課題 A:
震災体験の文章から「翌日は休みの土曜日であったが」で始まり「発揮できていない状況にある。」で終わる部分を、両端も含めて一字一句そのまま書き写してください。

読解用の抜粋:
*****

2011年の大きな出来事は公私ともに3月11日(金)の大震災であった。震災当時、秋田県のある機械加工工場で研修中であった。当日は研修終了後社長と共にその日の秋田新幹線で帰途に着く予定であった。震度7の揺れが数分続き全員が工場の駐車場に出た。揺れが治まり工場に入り機械を点検したが計測器は壊れ、機械はいざり、この状態での運転は不可能な状態であった。

 

買い置きの電池がありテレビ、ラジオでニュースを見聞きした。東京まで辿り着く飛行機、新幹線による移動手段はなく、本日までお世話になったホテルに宿泊することにした。電話が通じないのでその工場の社員の方が車で、ホテルに行き宿泊を申し込み、受け付けをしていただいた。電気が通じていないので信号機が作動せず車の運転には気を使ったということを聞いた。

 

幸い社員の家、家族の方には問題はなくそれぞれが運転する機械の状態を確認、上司に報告して終業前ではあるが16時頃に退社した。

 

翌日は休みの土曜日であったが全員出社した。出社しても停電中であり機械を運転することはできないが故障した機械の点検、修理にあたった。

 

研修では、「リーダーとは部下を通して組織目的の効率的達成を図る人であり、部下が積極的、意欲的、自発的に達成しようと仕向けることが大切である。」ということを常に言っているが、日常業務にはその研修効果が発揮できていない状況にある。

 

社員は機械の点検を終え帰宅したが、工場長及び幹部社員は午後からも残り社長と共に今後の対応について協議した。夕方になり電気、水道、ガスのライフラインが回復した。リーダーの自発的行動により、工場長が中心となり各リーダー、社員に連絡し翌日の日曜日から操業を開始することになった。

 

今回のことで、震災前日の木曜日を含め4日間滞在したことになるが、私的には、ホテルの方には快く宿泊を引き受けていただくと共に炊き出しをはじめ何かとお世話になった。又、工場の社員の方にも弁当をごちそうになったり、携帯電話を充電していただいたり、細かなことまでお世話をいただいた。

*****

対象エントリー:
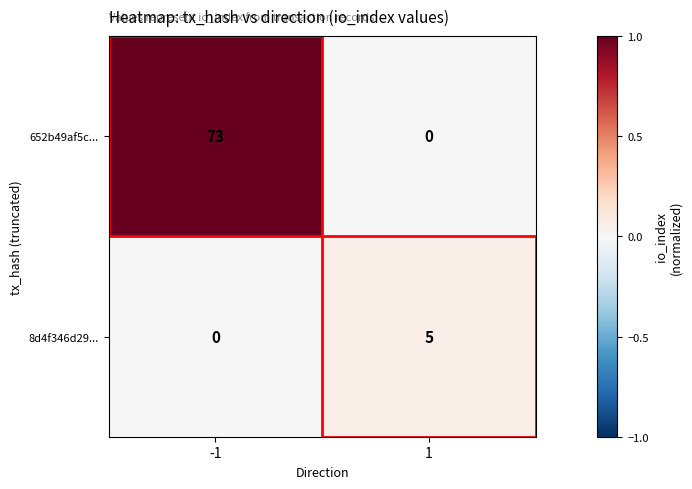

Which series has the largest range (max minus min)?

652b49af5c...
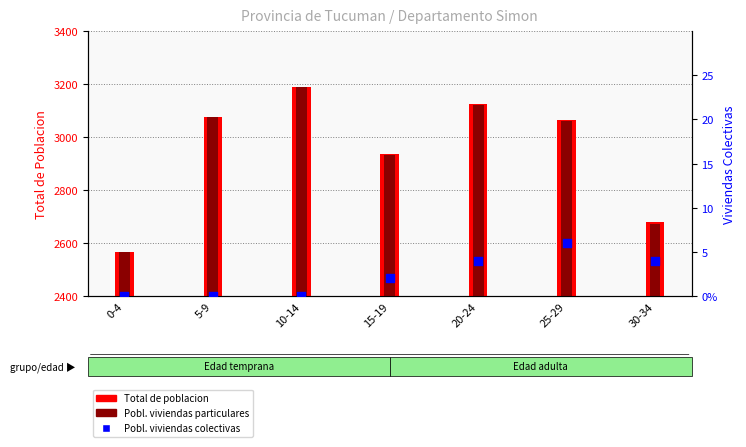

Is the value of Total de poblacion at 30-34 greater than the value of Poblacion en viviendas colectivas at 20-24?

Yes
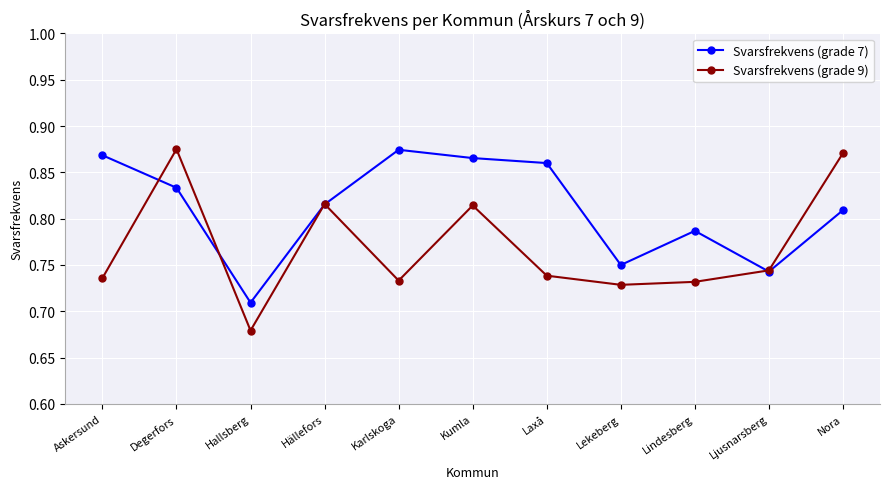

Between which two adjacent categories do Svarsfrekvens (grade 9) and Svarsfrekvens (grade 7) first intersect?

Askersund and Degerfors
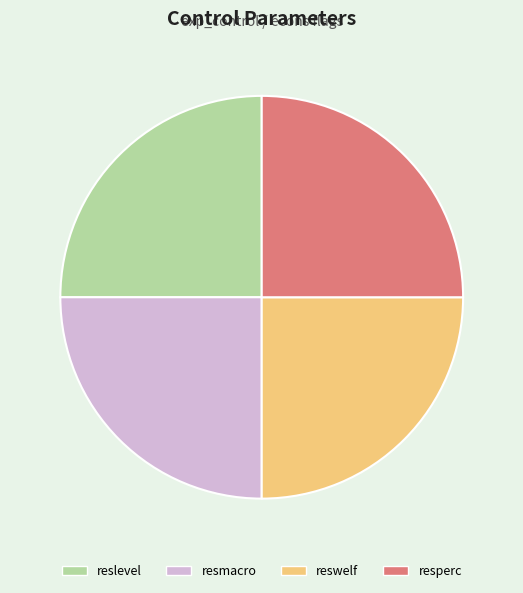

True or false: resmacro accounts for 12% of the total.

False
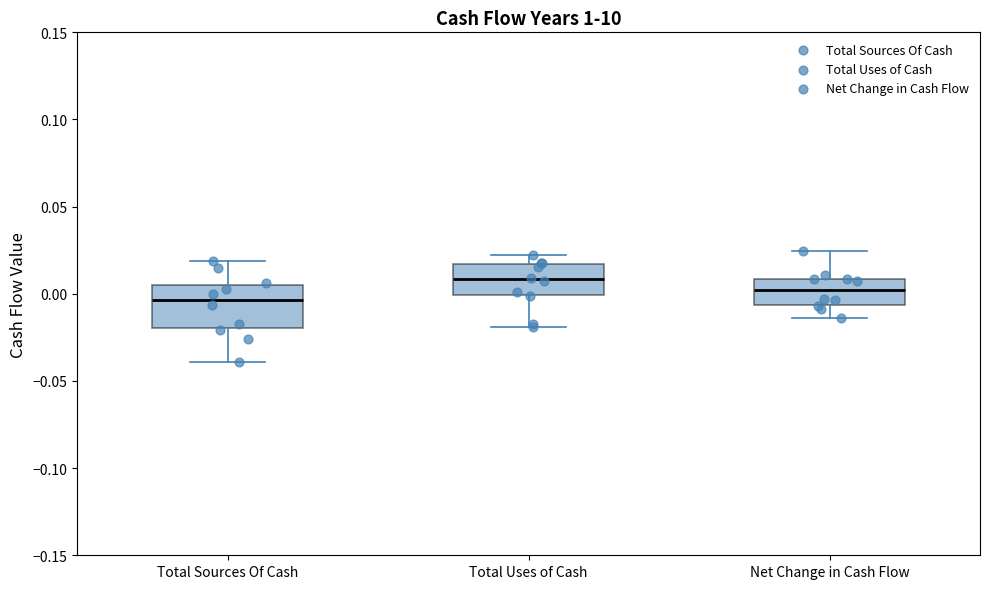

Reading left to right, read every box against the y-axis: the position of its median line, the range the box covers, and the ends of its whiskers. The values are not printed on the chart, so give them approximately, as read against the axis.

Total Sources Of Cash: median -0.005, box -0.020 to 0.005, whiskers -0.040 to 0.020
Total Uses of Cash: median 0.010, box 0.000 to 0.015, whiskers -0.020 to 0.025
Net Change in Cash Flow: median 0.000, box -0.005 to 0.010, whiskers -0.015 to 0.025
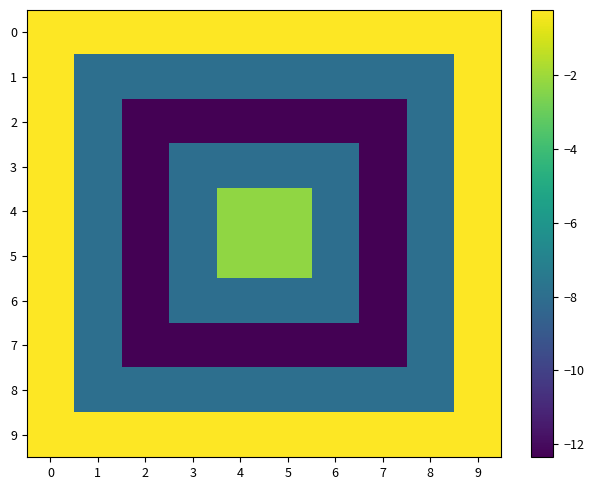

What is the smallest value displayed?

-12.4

*****

課題 B:
エントリーのうち「Between which two」を含む行からエントリーの終わりまでを、その行も含めて、各行を1つの文字列とするJSONリストとして出力してください。空行は除き、画像は出力に含めないでください。

期待される出力 A:
翌日は休みの土曜日であったが全員出社した。出社しても停電中であり機械を運転することはできないが故障した機械の点検、修理にあたった。

 

研修では、「リーダーとは部下を通して組織目的の効率的達成を図る人であり、部下が積極的、意欲的、自発的に達成しようと仕向けることが大切である。」ということを常に言っているが、日常業務にはその研修効果が発揮できていない状況にある。

期待される出力 B:
[
  "Between which two adjacent categories do Svarsfrekvens (grade 9) and Svarsfrekvens (grade 7) first intersect?",
  "Askersund and Degerfors",
  "True or false: resmacro accounts for 12% of the total.",
  "False",
  "Reading left to right, read every box against the y-axis: the position of its median line, the range the box covers, and the ends of its whiskers. The values are not printed on the chart, so give them approximately, as read against the axis.",
  "Total Sources Of Cash: median -0.005, box -0.020 to 0.005, whiskers -0.040 to 0.020",
  "Total Uses of Cash: median 0.010, box 0.000 to 0.015, whiskers -0.020 to 0.025",
  "Net Change in Cash Flow: median 0.000, box -0.005 to 0.010, whiskers -0.015 to 0.025",
  "What is the smallest value displayed?",
  "-12.4"
]